Ya son muchos los que han comentado las implicaciones del No francés al tratado “constitucional” europeo así que, para el que quiera análisis de varios colores y sabores, le recomiendo que se pase por aquí y disfrute. Por mi parte, me gustaría comentar un par de cosas que, no por conocidas, dejan de sorprenderme para mal. Todo el proceso de ratificación de este tratado se ha visto salpicado de pequeños escándalos que ya forman uno de esos bultos sospechosos a los que es difícil mirar y se hace aún más complicado esquivar. Desde los países que han optado por la ratificación parlamentaria por miedo al resultado de un referéndum (ya vemos que con razón), pasando por España, con su sí en el que la única vencedora fue la desidia de quienes decidieron no ir a votar porque esta Europa les suena a chino mandarín, hasta el sólido rechazo de Francia y el futurible de Holanda o Gran Bretaña, está quedando claro que el proyecto europeo capitaneado por Giscard d’Estaing y los euroburócratas no conecta con los ciudadanos o lo hace para mal. Pero, lejos de reflexionar tras tantos golpes, aquellos que piensan que Europa es lo que ellos deciden, pasando por encima de la opinión de los europeos, ya están preparando los bártulos para resistir en sus baluartes de Bruselas frente a la tozuda realidad.
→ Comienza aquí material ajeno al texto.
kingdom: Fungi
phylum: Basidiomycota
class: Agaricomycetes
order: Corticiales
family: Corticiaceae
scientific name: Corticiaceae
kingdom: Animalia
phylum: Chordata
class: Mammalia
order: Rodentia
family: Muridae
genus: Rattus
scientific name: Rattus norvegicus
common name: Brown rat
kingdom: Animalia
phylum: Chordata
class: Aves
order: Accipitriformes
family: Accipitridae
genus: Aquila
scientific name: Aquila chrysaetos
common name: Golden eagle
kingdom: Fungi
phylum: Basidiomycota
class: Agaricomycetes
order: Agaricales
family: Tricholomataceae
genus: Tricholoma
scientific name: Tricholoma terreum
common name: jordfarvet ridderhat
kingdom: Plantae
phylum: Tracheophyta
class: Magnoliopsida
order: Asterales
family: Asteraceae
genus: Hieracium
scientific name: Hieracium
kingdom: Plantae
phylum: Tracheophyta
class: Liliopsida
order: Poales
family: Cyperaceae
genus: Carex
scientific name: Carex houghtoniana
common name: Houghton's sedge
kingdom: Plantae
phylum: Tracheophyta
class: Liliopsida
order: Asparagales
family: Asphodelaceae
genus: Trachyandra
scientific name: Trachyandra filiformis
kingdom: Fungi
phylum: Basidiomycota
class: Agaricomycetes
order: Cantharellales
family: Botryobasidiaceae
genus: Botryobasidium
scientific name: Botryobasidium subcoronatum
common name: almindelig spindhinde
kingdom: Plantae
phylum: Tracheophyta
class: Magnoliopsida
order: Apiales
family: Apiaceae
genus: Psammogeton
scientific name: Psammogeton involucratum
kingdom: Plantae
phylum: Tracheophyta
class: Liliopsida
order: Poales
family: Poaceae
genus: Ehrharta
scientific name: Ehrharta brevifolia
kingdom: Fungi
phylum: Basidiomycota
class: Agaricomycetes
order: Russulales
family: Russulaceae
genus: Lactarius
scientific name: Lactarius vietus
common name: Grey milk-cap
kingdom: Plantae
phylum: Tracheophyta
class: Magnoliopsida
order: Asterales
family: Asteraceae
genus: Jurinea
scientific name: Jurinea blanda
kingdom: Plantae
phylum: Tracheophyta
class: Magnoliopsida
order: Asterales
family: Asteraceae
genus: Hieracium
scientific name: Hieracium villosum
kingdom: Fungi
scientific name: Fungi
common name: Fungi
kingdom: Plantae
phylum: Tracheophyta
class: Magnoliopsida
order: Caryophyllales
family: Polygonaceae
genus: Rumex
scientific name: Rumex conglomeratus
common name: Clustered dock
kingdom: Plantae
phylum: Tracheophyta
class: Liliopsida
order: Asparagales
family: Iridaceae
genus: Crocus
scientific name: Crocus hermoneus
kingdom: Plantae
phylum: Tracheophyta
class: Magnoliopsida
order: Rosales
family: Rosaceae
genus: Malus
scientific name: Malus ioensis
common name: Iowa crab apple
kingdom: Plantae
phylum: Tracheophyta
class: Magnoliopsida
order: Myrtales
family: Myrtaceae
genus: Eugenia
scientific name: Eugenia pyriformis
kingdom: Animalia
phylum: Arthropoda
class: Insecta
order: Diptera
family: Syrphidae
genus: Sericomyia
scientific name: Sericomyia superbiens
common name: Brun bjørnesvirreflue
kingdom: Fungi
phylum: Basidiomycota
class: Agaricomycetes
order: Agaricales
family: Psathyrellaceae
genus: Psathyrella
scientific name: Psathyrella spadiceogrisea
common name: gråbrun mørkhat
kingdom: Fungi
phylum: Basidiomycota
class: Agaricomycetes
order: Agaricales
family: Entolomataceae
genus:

Ya ha dicho d’Estaing que si hace falta votar cien veces así se hará, ya han afirmado unos cuantos "estadistas" que esto sigue adelante, cual tren descarriado, precisamente porque no hay un Plan B al que echar mano. Nuestros políticos, y aquí entran todos los que se les pasen por la cabeza, han planteado un camino sin pensar que quizás el rebaño no querría seguirlo y, ahora, escandalizados porque las ovejas pretenden hacerse oír, nos dicen que si no lo queremos por las buenas nos lo darán por las malas, que es su camino o ningún camino. Si esto es el germen de la democracia europea tendremos que pensar en atajar la infección antes de que crezca más; si este es su único camino, por vanidad, incompetencia o despotismo, entonces quizás habrán de quedarse solos en él mientras los que creemos en Europa como algo más que el patio de recreo de los herederos del estatalismo del siglo XX escogemos el nuestro, ese en el que los que cuentan son los ciudadanos europeos por encima de sus gobiernos.
Sé que el No francés tiene mucho de extremista, de ciego y chillón ante la globalización y, también, que poco tiene de liberal, pero el tratado está herido de muerte y, a la larga, la construcción europea ha recibido una sacudida que quizás nos saque de las actuales vías por las que circulamos y nos lleve a un destino que realmente merezca llamarse democracia europea. Europa podría estar hoy más viva y más sana que ayer, crucemos los dedos.